Tuesday, August 23, 2011

Judge to Gay Father: Kids Can’t Stay With Your Husband




ADOPTION LAW LEGAL X390 (FAIR) | ADVOCATE.COM
Some family law experts are astounded by a Houston judge’s order in a custody case — it forbids a gay man to leave his children alone with his husband.

Harris County associate judge Charley E. Prine Jr. issued the order in June, but it’s been spotlighted more recently in a column by Geoff Berg for a
Houston Chronicle blog. In the column, published Monday, Berg notes that Prine’s directive prevents William Flowers from leaving his children alone with any man not related to them by blood or adoption — including his husband, Jim Evans, whom he married last year in Connecticut.

The order came after Flowers sued for custody of the three children he fathered with his former wife. The couple divorced in 2004, and they agreed at that time that she should have custody. Flowers changed his mind and took the matter to court; a jury decided that custody should remain with his ex-wife, but he could continue his regular visits with the children. Prine then issued his order, which Flowers plans to appeal.

“Because there was no allegation of abuse in the case, family law practitioners say the order is an unheard of infringement on the rights of parents and a judicial condemnation of the fact that the man, William Flowers, is not only gay but married to his partner, Jim Evans,” Berg wrote. 
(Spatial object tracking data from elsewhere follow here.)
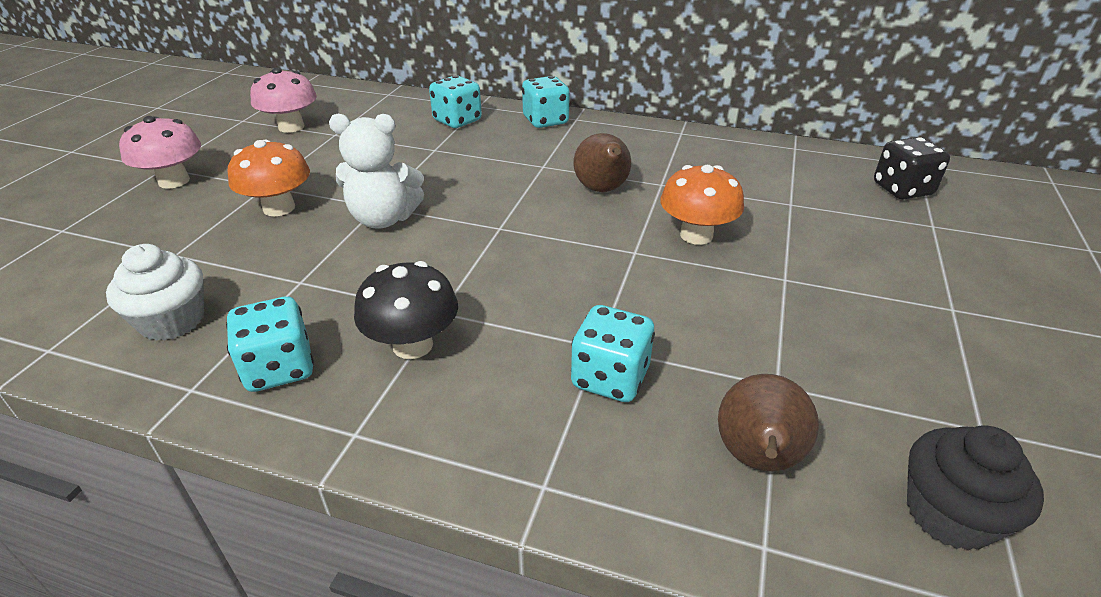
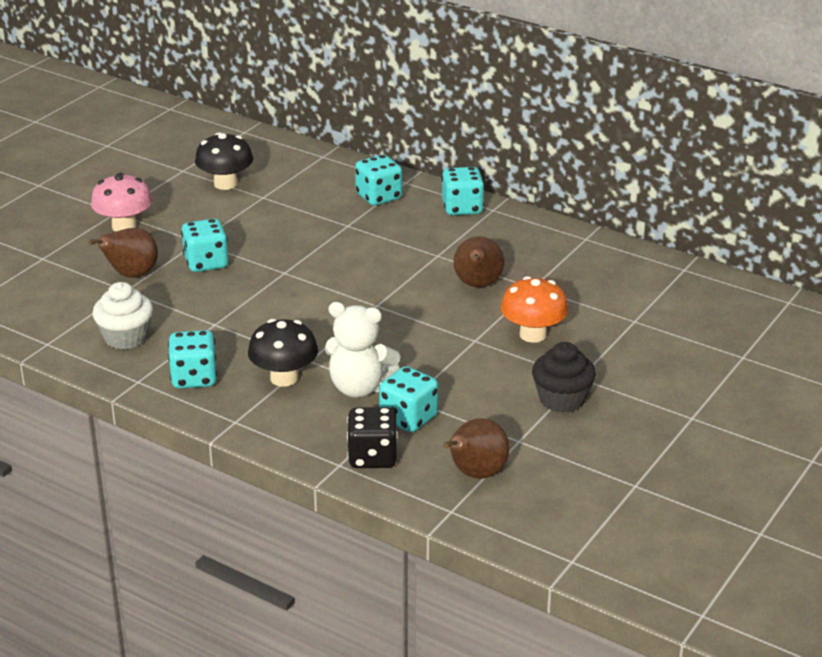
camera: 15 degrees right, 5 degrees down
orange mushroom [228,140,310,216] -> turquoise dice [181,218,228,272]
pink mushroom [250,68,317,133] -> black mushroom [195,132,253,190]
white teddy bear [329,114,424,228] -> white teddy bear moved to [325,302,401,398]
black dice [874,137,950,200] -> black dice moved to [347,407,398,468]
black cupcake [907,425,1044,551] -> black cupcake moved to [532,342,596,413]
none -> brown pear [89,228,158,278]

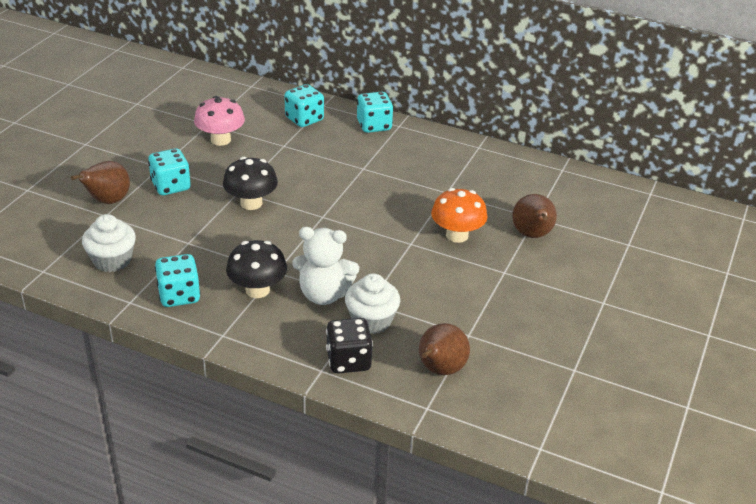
camera: 10 degrees left, 5 degrees up
pink mushroom [91,173,152,232] -> pink mushroom moved to [194,96,245,146]
black mushroom [195,132,253,190] -> black mushroom moved to [223,157,278,210]
turquoise dice [379,366,438,432] -> white cupcake [345,274,400,334]
brown pear [454,236,504,287] -> brown pear moved to [512,194,557,238]
black cupcake [532,342,596,413] -> none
He wondered if the order was motivated by “utterly false” beliefs about gay people, saying, “Is it possible that Judge Prine believes that the children’s step-father or another gay man is more likely than a heterosexual to molest the kids or turn them into brainwashed zombie drag queens? Because the case is still pending and citing the Texas Code of Judicial Conduct, Judge Prine declined to comment. But lawyers who practice family law in Houston (and requested anonymity) described the order as patently anti-gay.”

An Austin family law attorney, Jennifer Cochran, was willing to be quoted, and she concurred. She told Berg the order is “just not reasonable” and “strikes at the very heart of the fact that [Flowers is] gay ... it’s judicial activism, legislating from the bench.”